Both relationships exist, and this is a question that has confused me for years now. Is “design” intended for the design of the artwork and not something like “acoustic design”? If so, how would it mean something different from “graphic design”? And if it doesn’t mean anything different, how come we have different relationships for the exact same thing?
Most designers are credited differently for different releases for what apparently is the same work.
I have brought this up to @reosarevok before, but I think it got buried. I can’t find it anymore, anyway…
But I found a related ticket while searching!
The only case where I can imagine a difference is if “design” is meant to encompass other types of design, like industrial design. e.g. someone designed a nice chair pictured on the cover
It’s a yes from me, to merge, unless someone comes up with a common scenario I haven’t thought of.
Honestly, the answer is “I have no idea to know if they’re the same thing”. If “design” is always equivalent to “graphic design” then ideally we’d keep just one of the two - just not sure which!
I think probably merge into “design” (I think there aren’t enough other something-design music credits to make it confusing?) and use the “graphic design” description, which makes it clear that it’s about arranging visual elements.
Credits in a booklet change a lot. “Design”, “Graphic Design”, “Booklet Design”, “Packaging Design”, “Cover Design”, “Design and Artwork”. Sometimes only parts of the design.
As “Design” has the option to write in the task then I don’t see an obvious need for them both. The specific design task can be written in where it has been noted.

> **SUPPLIED DATA**:
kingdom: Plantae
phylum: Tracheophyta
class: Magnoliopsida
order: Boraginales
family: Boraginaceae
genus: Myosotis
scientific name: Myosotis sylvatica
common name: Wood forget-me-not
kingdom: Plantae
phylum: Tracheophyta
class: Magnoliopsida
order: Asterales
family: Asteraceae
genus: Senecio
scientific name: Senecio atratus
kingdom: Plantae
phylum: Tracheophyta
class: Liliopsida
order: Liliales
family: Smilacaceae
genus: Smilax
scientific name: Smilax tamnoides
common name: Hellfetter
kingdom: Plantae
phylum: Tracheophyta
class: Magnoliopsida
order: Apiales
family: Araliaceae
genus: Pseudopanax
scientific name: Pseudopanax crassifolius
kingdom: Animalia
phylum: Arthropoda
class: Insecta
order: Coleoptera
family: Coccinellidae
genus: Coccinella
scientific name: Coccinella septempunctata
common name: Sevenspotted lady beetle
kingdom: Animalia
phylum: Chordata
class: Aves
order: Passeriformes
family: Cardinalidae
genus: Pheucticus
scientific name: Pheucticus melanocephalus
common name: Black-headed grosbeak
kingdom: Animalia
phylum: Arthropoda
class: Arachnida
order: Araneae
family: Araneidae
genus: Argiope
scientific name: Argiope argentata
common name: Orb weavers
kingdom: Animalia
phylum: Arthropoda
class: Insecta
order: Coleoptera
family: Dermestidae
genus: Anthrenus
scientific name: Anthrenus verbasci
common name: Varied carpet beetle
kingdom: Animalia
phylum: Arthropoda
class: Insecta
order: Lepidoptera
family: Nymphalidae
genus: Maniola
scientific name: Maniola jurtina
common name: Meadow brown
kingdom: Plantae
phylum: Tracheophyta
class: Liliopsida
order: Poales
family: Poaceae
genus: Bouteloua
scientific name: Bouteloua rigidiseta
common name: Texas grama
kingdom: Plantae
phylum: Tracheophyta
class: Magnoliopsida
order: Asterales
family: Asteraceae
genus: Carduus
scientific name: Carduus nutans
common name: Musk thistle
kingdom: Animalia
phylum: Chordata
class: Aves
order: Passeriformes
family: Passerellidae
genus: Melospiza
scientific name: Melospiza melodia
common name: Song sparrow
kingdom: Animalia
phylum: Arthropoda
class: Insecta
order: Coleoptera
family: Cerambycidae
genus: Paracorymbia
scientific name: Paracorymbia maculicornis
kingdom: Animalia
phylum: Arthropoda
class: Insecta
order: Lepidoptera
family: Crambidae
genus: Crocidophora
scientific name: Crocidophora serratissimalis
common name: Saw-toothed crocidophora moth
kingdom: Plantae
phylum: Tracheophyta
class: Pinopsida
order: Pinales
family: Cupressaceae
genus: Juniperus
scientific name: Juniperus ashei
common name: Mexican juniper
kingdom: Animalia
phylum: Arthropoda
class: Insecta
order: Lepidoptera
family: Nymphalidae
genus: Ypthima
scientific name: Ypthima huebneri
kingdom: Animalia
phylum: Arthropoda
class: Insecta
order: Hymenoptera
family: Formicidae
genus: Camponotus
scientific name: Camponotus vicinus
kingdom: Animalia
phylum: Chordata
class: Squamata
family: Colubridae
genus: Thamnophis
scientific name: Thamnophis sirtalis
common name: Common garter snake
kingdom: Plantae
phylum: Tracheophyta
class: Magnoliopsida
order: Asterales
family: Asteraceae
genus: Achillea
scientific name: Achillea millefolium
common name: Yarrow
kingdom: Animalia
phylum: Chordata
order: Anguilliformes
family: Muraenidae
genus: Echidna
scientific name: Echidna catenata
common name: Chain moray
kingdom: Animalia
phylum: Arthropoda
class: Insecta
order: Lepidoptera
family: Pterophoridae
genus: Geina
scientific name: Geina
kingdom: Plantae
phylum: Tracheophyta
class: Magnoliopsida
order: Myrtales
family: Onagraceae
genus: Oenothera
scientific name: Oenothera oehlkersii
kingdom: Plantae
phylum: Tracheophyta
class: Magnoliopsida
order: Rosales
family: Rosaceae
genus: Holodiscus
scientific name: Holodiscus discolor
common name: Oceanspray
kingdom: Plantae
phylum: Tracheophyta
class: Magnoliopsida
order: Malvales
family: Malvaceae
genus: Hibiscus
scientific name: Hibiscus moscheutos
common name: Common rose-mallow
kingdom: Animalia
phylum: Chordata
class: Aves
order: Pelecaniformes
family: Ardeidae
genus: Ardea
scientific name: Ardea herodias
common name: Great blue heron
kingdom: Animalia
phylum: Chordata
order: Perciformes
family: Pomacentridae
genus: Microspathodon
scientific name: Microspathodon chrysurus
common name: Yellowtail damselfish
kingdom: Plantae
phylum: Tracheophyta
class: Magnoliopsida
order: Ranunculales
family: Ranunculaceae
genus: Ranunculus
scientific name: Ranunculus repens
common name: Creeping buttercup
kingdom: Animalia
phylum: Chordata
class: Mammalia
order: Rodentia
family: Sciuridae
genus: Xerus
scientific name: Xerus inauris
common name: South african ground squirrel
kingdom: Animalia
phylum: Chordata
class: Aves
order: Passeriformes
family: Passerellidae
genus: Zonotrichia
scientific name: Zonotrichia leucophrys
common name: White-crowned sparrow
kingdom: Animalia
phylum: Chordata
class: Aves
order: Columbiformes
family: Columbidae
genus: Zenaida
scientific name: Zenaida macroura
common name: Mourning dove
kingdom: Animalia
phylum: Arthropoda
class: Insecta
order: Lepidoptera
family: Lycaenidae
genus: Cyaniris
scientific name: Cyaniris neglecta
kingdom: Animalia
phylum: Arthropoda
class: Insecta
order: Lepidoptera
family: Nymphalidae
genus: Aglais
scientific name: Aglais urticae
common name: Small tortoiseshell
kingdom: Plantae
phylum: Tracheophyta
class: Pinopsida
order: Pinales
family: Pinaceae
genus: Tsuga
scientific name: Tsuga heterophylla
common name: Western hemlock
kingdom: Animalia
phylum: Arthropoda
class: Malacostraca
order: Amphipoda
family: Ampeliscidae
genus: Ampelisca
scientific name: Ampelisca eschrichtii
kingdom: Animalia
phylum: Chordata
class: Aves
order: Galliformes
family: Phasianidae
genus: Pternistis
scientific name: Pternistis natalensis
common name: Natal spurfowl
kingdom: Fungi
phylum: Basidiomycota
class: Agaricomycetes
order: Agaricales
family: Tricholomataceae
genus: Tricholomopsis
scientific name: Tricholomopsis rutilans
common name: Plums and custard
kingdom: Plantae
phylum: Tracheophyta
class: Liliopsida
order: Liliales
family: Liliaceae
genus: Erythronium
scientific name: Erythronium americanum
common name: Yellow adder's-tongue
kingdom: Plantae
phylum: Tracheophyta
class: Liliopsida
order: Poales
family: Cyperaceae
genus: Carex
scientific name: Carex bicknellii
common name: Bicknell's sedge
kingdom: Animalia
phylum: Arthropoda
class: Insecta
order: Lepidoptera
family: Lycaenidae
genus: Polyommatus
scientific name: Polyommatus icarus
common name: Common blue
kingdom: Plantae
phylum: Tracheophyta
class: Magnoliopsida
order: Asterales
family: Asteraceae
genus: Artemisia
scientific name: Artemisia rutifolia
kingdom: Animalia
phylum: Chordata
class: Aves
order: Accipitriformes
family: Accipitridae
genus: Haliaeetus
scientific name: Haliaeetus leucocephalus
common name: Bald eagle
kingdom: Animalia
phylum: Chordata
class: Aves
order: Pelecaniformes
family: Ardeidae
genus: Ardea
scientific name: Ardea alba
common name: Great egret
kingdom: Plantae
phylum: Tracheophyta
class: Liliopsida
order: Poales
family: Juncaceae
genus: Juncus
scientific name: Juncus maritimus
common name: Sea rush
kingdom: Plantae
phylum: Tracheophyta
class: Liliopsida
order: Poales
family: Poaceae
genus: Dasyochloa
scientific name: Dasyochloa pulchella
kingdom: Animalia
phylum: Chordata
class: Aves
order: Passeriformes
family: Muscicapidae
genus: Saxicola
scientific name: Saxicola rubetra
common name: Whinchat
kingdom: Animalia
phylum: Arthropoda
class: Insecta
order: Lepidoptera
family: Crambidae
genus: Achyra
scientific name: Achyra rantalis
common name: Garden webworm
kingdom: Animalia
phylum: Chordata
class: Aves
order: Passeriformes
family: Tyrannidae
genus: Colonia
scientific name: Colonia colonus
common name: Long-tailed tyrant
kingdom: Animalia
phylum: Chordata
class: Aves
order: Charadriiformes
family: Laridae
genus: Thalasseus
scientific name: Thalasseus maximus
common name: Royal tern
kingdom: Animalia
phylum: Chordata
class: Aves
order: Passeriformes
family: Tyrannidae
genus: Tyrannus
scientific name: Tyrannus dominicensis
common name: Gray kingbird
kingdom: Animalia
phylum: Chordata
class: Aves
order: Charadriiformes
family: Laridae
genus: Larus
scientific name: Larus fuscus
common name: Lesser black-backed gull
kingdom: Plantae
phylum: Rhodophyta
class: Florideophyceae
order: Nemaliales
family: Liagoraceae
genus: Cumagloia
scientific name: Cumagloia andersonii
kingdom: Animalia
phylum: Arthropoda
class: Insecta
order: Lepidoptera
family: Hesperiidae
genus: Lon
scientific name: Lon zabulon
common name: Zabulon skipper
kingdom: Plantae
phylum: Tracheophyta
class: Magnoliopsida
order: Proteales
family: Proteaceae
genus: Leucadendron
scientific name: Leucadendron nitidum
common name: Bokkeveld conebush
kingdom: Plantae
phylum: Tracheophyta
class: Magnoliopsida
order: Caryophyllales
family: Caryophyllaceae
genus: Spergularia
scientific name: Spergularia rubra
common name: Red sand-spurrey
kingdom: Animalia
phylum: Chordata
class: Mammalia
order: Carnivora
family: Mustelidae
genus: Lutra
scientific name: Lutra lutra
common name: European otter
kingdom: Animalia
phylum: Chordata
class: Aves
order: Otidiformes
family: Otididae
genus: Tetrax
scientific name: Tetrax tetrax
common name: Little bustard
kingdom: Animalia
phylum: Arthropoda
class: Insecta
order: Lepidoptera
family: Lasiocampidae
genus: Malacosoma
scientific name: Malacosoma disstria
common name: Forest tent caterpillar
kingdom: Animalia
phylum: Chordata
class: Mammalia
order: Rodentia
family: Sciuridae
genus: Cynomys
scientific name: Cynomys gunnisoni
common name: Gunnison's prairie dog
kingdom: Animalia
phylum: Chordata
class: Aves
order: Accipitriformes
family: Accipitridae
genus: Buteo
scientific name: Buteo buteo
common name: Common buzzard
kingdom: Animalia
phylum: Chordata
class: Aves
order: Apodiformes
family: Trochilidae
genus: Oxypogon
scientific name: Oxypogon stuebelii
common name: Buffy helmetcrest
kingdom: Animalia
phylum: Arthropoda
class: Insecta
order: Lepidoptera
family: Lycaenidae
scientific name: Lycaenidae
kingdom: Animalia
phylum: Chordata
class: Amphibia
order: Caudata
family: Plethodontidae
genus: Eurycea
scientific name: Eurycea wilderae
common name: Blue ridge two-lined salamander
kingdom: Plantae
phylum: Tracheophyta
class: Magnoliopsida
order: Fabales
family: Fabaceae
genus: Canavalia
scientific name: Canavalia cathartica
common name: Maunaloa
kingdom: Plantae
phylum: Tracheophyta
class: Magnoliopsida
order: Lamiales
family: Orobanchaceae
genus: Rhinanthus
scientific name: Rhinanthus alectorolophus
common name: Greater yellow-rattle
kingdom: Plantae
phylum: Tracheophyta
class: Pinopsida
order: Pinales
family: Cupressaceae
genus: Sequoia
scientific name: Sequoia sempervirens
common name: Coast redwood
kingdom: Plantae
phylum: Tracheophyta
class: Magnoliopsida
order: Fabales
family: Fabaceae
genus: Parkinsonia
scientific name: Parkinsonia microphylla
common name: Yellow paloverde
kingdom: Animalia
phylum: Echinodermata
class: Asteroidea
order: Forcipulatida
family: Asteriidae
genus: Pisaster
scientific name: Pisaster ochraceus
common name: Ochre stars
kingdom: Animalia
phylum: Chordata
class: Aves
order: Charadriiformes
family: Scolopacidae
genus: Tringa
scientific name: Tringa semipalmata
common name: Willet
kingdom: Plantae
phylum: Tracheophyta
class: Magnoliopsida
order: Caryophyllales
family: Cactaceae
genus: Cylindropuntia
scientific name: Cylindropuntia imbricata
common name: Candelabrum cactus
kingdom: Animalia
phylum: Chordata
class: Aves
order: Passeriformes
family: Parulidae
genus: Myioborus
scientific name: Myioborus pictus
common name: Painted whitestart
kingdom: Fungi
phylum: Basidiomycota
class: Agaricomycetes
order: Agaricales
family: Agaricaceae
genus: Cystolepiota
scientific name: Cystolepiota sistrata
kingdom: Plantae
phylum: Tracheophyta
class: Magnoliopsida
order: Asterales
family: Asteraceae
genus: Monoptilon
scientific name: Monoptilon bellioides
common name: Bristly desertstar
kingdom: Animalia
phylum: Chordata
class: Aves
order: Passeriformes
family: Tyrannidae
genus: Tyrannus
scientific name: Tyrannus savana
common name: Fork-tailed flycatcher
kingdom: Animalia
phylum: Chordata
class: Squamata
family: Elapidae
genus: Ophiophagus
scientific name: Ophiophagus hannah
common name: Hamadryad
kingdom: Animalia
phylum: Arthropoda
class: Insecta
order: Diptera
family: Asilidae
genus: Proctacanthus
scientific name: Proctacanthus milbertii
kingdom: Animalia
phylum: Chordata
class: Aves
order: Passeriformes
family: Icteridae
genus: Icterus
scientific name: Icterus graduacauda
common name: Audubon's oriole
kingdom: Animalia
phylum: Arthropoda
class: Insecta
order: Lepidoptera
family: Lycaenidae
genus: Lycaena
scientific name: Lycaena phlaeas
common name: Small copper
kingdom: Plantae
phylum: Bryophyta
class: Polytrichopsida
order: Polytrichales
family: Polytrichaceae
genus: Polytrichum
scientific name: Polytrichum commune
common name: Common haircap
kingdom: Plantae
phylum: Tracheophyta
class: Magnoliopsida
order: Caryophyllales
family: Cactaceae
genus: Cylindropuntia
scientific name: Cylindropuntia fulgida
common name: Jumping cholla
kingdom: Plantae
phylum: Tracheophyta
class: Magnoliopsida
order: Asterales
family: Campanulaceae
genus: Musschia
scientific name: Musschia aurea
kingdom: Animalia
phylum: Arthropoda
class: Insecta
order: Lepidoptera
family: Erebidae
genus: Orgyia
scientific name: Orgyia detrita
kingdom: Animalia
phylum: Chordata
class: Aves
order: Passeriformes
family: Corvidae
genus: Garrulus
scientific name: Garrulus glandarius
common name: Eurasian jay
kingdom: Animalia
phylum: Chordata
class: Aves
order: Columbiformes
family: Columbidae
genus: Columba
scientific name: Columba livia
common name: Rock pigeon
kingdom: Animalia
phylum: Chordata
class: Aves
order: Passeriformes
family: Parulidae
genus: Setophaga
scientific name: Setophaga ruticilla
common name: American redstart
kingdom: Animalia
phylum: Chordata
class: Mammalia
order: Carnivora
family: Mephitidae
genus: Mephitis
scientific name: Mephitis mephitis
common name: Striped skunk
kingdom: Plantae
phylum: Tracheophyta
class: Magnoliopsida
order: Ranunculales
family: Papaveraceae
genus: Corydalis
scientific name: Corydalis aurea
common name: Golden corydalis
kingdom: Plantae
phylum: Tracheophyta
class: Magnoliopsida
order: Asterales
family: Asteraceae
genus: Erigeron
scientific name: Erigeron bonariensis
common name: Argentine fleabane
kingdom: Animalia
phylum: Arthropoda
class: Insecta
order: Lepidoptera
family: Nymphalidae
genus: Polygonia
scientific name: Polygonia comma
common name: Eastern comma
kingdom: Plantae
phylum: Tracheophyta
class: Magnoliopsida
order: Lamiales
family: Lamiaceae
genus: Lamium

> **EXERCISE SET**:
**A)** Copy out the part of the discussion about design credits from "I have brought" to "not sure which!".
**B)** Continue the discussion about merging the "design" and "graphic design" credits, picking up after its final sentence.

> **ANSWERS TO THE EXERCISES**:
**A)**
I have brought this up to @reosarevok before, but I think it got buried. I can’t find it anymore, anyway…
But I found a related ticket while searching!
The only case where I can imagine a difference is if “design” is meant to encompass other types of design, like industrial design. e.g. someone designed a nice chair pictured on the cover
It’s a yes from me, to merge, unless someone comes up with a common scenario I haven’t thought of.
Honestly, the answer is “I have no idea to know if they’re the same thing”. If “design” is always equivalent to “graphic design” then ideally we’d keep just one of the two - just not sure which!

**B)**
Personally, I’d prefer “graphic design” because it’s more specific. Presumably the reason there’s both now is that somebody looked for graphic design and couldn’t find it. Whereas, if you look for design, you’ll find graphic design and think “what other design could it be?”. “Design” without a description can always lead people to think it can mean some other kind of design.
But, I do think the task field is useful, like @IvanDobsky said. So I’d suggest changing the name of the current “design” relationship to “graphic design” and merging the current “graphic design” relationship into it.
But frankly, I’d take either one; I just think the current situation makes no sense.
There are many releases where design & graphic design are both artist credits. Typically, graphic design has to do with the layout, typography, etc. But yeah, not sure what design would mean when I see both present on the same release. I’d say just leave it like it is and credit how it’s in the booklet. If it says design, just use that. If it says graphic design or layout, use graphic design.
Do you have some examples we can see? Because, either:
Both credits mean the same, in which case they don’t need different relationships, even if different wording is used. Or,
“Design” means something different, and we need to be clear about what it is and move close to 100% of the current “design” relationships to the graphic design relationship, leaving the “design” relationship for that other thing that you think is different but don’t know what it actually is.
That is a good example: “Art Direction and Design” is the person doing the layout. The lead (or maybe the company in this case). “Graphic Artists” are the people creating the components. Editing those images and fonts.
Though I would have put the “Graphic Artists” down as “Artwork” (but I think that currently lacks the ability to write in the specific task)
I can’t figure out how to search for a release that has both. Maybe there aren’t as many as a remember, but it seems like I’ve run across these many times. I definitely wouldn’t be opposed to combining them if we can write in specific tasks.
I think some generalized design credit is warranted for special cases where the release doesn’t come in standard packaging.
There’s a release by the Flaming Lips that has a USB flash drive embedded in a gummy skull: Release group “Gummy Song Skull” by The Flaming Lips - MusicBrainz It would make sense to me to distinguish the graphic design for the packaging and the sculpting for the skull.